Öncelikle kendinizden bahsedebilir misiniz?

Rafet Güngör. Çanakkale Biga doğumluyum. Anne tarafından gazi, baba tarafından şehit torunuyum. İstanbul'a 1961 yılında geldim. Yatılı okula başladık. Öğrencilik hayatımızın ardından askere gittik. Askerlikten sonra Süleymaniye Kütüphanesi'nde açılan memuriyet imtihanına girdim ve kazandım. 1969 senesinde Süleymaniye Kütüphanesi'nde cilt işlerine başladım.
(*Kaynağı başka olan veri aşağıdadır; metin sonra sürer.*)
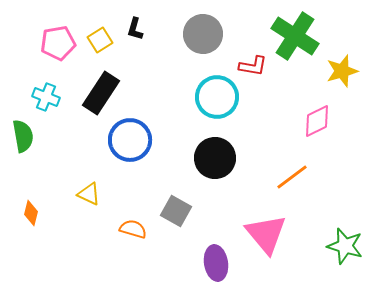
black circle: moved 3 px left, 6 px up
O dönemde kütüphaneler Milli Eğitim Bakanlığı'na bağlıydı. Hizmet içi kurslar açılıyordu ve biz de bu kursların tamamına katıldık. On yıl sonra bize diploma verdiler ve asıl mücellitliğe o zaman başladık. O ana kadar hep eğitim aldık. Bununla birlikte ebru yapımı, şiraze örme, restorasyon, patoloji gibi alanlarda da eğitim gördük. Zaten mücellitlik, tek bir açıdan ele alınacak bir meslek değil. Mesela Arapça bilmek gerekir. Çünkü kütüphanelerdeki eserlerin çoğu Arapça, Farsça ya da Osmanlıcadır. Bunlara vakıf olmak şarttır. Bu yüzden eğitim süreci uzundur. Hizmet içi eğitim kurslarının neticesinde mücellitlik bonservisi verilir. Bunu almadan herhangi bir yerde cilt atölyesi açamazsın. Osmanlılar zamanında da bu böyleymiş. Ahi Evran usulü denir buna. O dönemde de vardı, şimdi de var. Günümüzde de meslek dersleri okullara konuldu. Yani sonuç itibarıyla aynı noktaya çıkıyor.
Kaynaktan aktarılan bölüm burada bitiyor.